Exercise goal.
Give back the full set of entries exactly, keeping each line intact.

Dataset entries:
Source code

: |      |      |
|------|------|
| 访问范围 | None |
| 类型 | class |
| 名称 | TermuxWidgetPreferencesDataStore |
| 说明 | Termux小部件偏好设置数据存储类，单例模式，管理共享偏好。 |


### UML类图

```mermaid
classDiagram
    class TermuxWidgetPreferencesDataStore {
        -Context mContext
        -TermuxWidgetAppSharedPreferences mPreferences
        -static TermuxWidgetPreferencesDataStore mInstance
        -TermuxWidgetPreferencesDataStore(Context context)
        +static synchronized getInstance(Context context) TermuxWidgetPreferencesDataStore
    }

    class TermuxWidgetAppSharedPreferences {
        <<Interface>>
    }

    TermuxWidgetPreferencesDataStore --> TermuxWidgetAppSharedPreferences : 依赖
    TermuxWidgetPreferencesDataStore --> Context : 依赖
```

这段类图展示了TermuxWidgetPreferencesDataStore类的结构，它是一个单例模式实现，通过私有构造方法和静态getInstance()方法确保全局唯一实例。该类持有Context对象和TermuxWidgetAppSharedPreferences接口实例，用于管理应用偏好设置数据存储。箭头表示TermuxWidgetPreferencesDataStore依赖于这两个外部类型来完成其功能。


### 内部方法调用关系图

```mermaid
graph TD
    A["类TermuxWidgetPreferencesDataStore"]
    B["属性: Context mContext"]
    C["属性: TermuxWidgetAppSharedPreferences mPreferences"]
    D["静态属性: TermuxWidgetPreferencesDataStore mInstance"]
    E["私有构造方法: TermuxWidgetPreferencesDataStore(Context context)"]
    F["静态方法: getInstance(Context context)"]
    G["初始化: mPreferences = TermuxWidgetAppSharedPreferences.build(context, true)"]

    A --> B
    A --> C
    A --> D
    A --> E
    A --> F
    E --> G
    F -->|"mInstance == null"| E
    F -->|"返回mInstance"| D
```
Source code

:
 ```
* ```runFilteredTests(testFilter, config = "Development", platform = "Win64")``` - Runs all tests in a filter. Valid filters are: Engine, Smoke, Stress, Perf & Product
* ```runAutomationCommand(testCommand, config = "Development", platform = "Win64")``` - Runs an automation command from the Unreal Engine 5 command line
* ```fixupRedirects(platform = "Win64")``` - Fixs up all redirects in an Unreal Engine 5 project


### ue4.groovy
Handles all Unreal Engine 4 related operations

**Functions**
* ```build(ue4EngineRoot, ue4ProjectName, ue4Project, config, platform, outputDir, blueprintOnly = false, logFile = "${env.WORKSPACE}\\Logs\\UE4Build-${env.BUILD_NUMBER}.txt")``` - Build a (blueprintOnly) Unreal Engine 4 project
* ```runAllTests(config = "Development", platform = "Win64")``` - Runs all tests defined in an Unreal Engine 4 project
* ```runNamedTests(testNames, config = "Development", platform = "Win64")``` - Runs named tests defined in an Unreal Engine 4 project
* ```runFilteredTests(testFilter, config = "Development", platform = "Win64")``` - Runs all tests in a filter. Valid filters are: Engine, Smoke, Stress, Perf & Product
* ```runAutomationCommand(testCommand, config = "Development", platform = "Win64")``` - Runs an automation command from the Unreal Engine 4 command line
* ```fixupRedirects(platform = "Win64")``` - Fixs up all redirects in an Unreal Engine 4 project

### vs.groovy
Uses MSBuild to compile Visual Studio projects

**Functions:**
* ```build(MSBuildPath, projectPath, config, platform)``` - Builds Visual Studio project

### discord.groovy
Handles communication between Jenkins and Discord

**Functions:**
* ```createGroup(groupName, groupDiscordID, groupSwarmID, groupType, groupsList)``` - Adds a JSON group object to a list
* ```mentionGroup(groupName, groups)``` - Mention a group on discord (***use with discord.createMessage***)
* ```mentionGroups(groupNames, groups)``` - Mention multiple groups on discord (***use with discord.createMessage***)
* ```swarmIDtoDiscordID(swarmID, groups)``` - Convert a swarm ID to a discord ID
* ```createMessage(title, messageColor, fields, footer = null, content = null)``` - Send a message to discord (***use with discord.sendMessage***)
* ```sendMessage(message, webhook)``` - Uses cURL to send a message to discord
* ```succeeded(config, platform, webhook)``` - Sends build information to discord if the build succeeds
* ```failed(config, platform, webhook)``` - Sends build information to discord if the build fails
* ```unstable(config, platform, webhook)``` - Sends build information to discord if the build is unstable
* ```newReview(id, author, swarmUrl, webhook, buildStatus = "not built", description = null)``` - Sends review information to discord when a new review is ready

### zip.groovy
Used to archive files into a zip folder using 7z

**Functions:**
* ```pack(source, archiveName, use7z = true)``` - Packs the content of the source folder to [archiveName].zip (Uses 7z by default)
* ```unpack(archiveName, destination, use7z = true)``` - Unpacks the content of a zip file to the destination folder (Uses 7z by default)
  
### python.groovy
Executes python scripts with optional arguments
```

Response to this task.
Source code

: |      |      |
|------|------|
| 访问范围 | None |
| 类型 | class |
| 名称 | TermuxWidgetPreferencesDataStore |
| 说明 | Termux小部件偏好设置数据存储类，单例模式，管理共享偏好。 |


### UML类图

```mermaid
classDiagram
    class TermuxWidgetPreferencesDataStore {
        -Context mContext
        -TermuxWidgetAppSharedPreferences mPreferences
        -static TermuxWidgetPreferencesDataStore mInstance
        -TermuxWidgetPreferencesDataStore(Context context)
        +static synchronized getInstance(Context context) TermuxWidgetPreferencesDataStore
    }

    class TermuxWidgetAppSharedPreferences {
        <<Interface>>
    }

    TermuxWidgetPreferencesDataStore --> TermuxWidgetAppSharedPreferences : 依赖
    TermuxWidgetPreferencesDataStore --> Context : 依赖
```

这段类图展示了TermuxWidgetPreferencesDataStore类的结构，它是一个单例模式实现，通过私有构造方法和静态getInstance()方法确保全局唯一实例。该类持有Context对象和TermuxWidgetAppSharedPreferences接口实例，用于管理应用偏好设置数据存储。箭头表示TermuxWidgetPreferencesDataStore依赖于这两个外部类型来完成其功能。


### 内部方法调用关系图

```mermaid
graph TD
    A["类TermuxWidgetPreferencesDataStore"]
    B["属性: Context mContext"]
    C["属性: TermuxWidgetAppSharedPreferences mPreferences"]
    D["静态属性: TermuxWidgetPreferencesDataStore mInstance"]
    E["私有构造方法: TermuxWidgetPreferencesDataStore(Context context)"]
    F["静态方法: getInstance(Context context)"]
    G["初始化: mPreferences = TermuxWidgetAppSharedPreferences.build(context, true)"]

    A --> B
    A --> C
    A --> D
    A --> E
    A --> F
    E --> G
    F -->|"mInstance == null"| E
    F -->|"返回mInstance"| D
```
Source code

:
 ```
* ```runFilteredTests(testFilter, config = "Development", platform = "Win64")``` - Runs all tests in a filter. Valid filters are: Engine, Smoke, Stress, Perf & Product
* ```runAutomationCommand(testCommand, config = "Development", platform = "Win64")``` - Runs an automation command from the Unreal Engine 5 command line
* ```fixupRedirects(platform = "Win64")``` - Fixs up all redirects in an Unreal Engine 5 project


### ue4.groovy
Handles all Unreal Engine 4 related operations

**Functions**
* ```build(ue4EngineRoot, ue4ProjectName, ue4Project, config, platform, outputDir, blueprintOnly = false, logFile = "${env.WORKSPACE}\\Logs\\UE4Build-${env.BUILD_NUMBER}.txt")``` - Build a (blueprintOnly) Unreal Engine 4 project
* ```runAllTests(config = "Development", platform = "Win64")``` - Runs all tests defined in an Unreal Engine 4 project
* ```runNamedTests(testNames, config = "Development", platform = "Win64")``` - Runs named tests defined in an Unreal Engine 4 project
* ```runFilteredTests(testFilter, config = "Development", platform = "Win64")``` - Runs all tests in a filter. Valid filters are: Engine, Smoke, Stress, Perf & Product
* ```runAutomationCommand(testCommand, config = "Development", platform = "Win64")``` - Runs an automation command from the Unreal Engine 4 command line
* ```fixupRedirects(platform = "Win64")``` - Fixs up all redirects in an Unreal Engine 4 project

### vs.groovy
Uses MSBuild to compile Visual Studio projects

**Functions:**
* ```build(MSBuildPath, projectPath, config, platform)``` - Builds Visual Studio project

### discord.groovy
Handles communication between Jenkins and Discord

**Functions:**
* ```createGroup(groupName, groupDiscordID, groupSwarmID, groupType, groupsList)``` - Adds a JSON group object to a list
* ```mentionGroup(groupName, groups)``` - Mention a group on discord (***use with discord.createMessage***)
* ```mentionGroups(groupNames, groups)``` - Mention multiple groups on discord (***use with discord.createMessage***)
* ```swarmIDtoDiscordID(swarmID, groups)``` - Convert a swarm ID to a discord ID
* ```createMessage(title, messageColor, fields, footer = null, content = null)``` - Send a message to discord (***use with discord.sendMessage***)
* ```sendMessage(message, webhook)``` - Uses cURL to send a message to discord
* ```succeeded(config, platform, webhook)``` - Sends build information to discord if the build succeeds
* ```failed(config, platform, webhook)``` - Sends build information to discord if the build fails
* ```unstable(config, platform, webhook)``` - Sends build information to discord if the build is unstable
* ```newReview(id, author, swarmUrl, webhook, buildStatus = "not built", description = null)``` - Sends review information to discord when a new review is ready

### zip.groovy
Used to archive files into a zip folder using 7z

**Functions:**
* ```pack(source, archiveName, use7z = true)``` - Packs the content of the source folder to [archiveName].zip (Uses 7z by default)
* ```unpack(archiveName, destination, use7z = true)``` - Unpacks the content of a zip file to the destination folder (Uses 7z by default)
  
### python.groovy
Executes python scripts with optional arguments
```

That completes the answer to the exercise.